Lola prepping for her THE MANY WORLDS OF ALBIE BRIGHT themed catalog shoot.

‘Tis the season to build the BookPeople holiday catalog book list. The catalog comes out in November and is BookPeople’s biggest production. Featuring book essays by booksellers on each spread (paired with quirky photos), the catalog offers a fun window into who we are.

With only three spreads of our catalog dedicated to kids’ books (one for ages 0-7, one for ages 7-12, and one for ages 12+), I have to be strategic about my selections. There are always some shoo-ins, but I also carve out space to spotlight books that aren’t necessarily as obvious or that haven’t already been highlighted through in-store events or other promotions.
☆ ☆ ☆ ☆
• WHAT NEEDS TO BE DONE: Extract the part of the catalog text starting at "With only three" and ending at "or other promotions.", word for word.

• SUPPLIED DATA:
☆ ☆ ☆ ☆
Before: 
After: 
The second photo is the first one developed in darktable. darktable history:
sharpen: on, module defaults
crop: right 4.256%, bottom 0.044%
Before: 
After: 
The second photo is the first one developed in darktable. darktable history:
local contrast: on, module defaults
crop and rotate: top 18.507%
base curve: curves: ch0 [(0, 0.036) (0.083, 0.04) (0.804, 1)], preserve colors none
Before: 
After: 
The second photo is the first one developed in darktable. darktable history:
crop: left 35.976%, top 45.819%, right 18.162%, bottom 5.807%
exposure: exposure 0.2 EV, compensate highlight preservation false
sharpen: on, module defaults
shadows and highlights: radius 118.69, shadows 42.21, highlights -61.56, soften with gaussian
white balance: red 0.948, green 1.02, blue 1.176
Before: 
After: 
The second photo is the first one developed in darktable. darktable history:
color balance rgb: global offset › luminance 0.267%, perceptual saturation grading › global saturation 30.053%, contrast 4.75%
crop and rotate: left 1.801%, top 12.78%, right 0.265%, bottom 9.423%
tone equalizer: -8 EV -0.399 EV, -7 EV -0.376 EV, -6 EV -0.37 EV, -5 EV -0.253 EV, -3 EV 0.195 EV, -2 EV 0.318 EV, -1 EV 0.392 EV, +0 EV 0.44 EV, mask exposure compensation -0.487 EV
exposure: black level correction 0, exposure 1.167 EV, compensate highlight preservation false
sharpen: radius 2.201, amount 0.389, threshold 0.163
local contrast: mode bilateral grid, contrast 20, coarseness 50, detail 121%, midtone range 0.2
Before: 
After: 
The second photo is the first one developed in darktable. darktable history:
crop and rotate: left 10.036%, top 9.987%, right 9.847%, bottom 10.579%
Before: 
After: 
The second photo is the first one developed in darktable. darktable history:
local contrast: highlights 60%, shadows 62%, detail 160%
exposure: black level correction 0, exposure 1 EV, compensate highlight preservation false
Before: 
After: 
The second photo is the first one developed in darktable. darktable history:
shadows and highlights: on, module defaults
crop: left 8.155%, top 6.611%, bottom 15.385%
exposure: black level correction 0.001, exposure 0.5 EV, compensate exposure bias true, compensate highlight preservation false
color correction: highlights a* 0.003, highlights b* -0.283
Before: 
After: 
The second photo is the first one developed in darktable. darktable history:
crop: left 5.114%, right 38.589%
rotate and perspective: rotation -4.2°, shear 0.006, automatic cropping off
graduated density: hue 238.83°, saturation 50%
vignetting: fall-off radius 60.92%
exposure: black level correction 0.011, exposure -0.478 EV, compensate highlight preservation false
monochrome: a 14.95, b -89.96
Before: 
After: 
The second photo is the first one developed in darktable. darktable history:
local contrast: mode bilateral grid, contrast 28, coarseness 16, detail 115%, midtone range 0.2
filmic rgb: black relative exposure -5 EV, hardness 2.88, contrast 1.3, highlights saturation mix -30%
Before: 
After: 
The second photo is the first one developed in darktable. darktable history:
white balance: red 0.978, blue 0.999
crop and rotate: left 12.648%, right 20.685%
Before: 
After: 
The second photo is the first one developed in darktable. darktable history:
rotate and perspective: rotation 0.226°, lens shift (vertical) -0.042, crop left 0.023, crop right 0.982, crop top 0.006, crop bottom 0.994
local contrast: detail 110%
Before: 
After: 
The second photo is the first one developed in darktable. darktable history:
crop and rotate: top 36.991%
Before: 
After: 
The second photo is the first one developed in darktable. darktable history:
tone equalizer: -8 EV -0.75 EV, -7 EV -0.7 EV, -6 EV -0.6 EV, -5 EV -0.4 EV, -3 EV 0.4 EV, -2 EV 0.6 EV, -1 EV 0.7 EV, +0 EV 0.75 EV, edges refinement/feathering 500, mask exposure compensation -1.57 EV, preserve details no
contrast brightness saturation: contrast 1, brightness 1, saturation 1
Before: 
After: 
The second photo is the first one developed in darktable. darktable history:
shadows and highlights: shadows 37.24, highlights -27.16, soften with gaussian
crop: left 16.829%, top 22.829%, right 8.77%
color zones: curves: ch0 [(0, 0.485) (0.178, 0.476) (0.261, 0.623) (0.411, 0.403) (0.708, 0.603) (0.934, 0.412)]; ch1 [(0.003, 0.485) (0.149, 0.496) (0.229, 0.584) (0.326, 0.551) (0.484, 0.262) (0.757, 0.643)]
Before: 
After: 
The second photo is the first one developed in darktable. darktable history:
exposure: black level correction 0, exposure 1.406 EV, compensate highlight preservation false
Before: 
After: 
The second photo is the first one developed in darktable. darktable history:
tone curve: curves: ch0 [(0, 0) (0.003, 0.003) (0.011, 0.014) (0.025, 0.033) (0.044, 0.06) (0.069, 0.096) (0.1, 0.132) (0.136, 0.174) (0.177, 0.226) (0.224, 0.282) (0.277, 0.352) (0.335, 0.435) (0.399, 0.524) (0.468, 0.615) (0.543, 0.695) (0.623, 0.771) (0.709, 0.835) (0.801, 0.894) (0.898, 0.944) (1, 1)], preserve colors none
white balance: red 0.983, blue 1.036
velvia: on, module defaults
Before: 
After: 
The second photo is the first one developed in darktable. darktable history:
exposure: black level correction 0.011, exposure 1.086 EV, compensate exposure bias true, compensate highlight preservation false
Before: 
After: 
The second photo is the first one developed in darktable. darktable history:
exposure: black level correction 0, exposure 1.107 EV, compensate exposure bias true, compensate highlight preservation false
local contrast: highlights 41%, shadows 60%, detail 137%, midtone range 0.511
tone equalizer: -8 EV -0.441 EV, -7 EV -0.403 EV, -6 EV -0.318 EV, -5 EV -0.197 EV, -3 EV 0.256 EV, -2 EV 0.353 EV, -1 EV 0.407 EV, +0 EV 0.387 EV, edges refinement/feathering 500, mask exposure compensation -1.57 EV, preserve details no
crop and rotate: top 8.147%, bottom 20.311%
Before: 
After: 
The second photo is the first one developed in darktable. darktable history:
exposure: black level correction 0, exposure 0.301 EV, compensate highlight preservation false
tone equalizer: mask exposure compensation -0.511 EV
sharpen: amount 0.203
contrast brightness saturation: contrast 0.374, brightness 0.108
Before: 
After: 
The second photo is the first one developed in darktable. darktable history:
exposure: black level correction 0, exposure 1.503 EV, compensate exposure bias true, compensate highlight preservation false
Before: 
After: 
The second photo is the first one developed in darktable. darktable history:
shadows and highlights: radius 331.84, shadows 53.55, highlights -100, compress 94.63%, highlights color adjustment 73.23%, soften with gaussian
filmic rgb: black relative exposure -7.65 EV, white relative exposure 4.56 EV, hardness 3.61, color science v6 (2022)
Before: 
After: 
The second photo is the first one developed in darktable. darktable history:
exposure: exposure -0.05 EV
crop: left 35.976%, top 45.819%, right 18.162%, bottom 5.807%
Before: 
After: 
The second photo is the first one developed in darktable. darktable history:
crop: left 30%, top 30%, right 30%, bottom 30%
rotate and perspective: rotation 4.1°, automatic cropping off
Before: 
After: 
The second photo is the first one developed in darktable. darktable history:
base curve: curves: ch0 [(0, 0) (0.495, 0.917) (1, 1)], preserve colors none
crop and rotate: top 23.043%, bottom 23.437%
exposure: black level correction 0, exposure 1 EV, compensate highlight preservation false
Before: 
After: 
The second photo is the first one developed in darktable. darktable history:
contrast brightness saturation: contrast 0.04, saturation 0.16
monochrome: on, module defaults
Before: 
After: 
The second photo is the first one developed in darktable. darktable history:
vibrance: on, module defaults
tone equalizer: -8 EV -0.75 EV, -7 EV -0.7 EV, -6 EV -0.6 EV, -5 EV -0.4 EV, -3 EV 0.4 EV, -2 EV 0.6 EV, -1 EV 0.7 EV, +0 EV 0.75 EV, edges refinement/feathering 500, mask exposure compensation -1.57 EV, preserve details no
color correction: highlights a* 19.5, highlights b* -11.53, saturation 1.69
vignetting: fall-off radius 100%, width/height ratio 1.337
☆ ☆ ☆ ☆
• REPLY TO THE TASK:
With only three spreads of our catalog dedicated to kids’ books (one for ages 0-7, one for ages 7-12, and one for ages 12+), I have to be strategic about my selections. There are always some shoo-ins, but I also carve out space to spotlight books that aren’t necessarily as obvious or that haven’t already been highlighted through in-store events or other promotions.